- **Provided data**
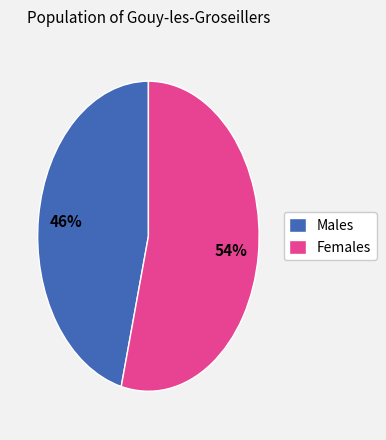

Which category has the biggest portion of the pie?

Females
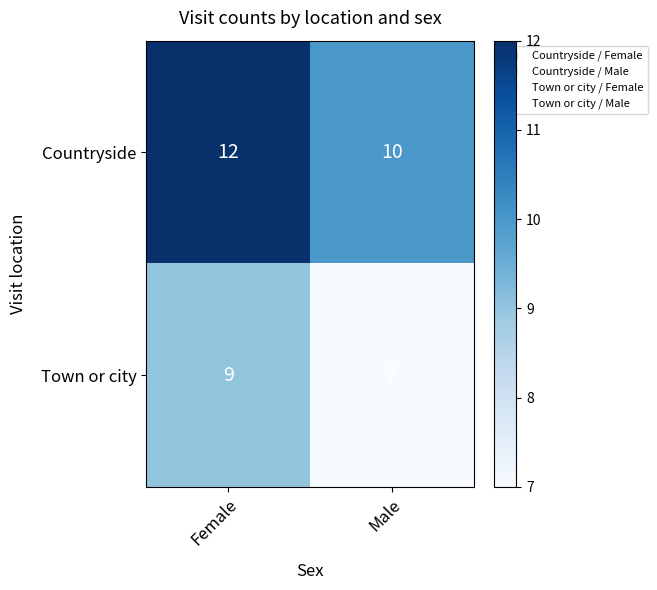

Reading left to right, list all the values displayed in this chart.

Countryside: 12	10
Town or city: 9	7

- **Problem description**
Please turn the lines of the items above into a Markdown table with two columns, "No." and "Text," giving each line a row number and skipping blank lines. Leave the pictures out of the answer.

- **Response to this exercise**
| No. | Text |
|---|---|
| 1 | Which category has the biggest portion of the pie? |
| 2 | Females |
| 3 | Reading left to right, list all the values displayed in this chart. |
| 4 | Countryside: 12	10 |
| 5 | Town or city: 9	7 |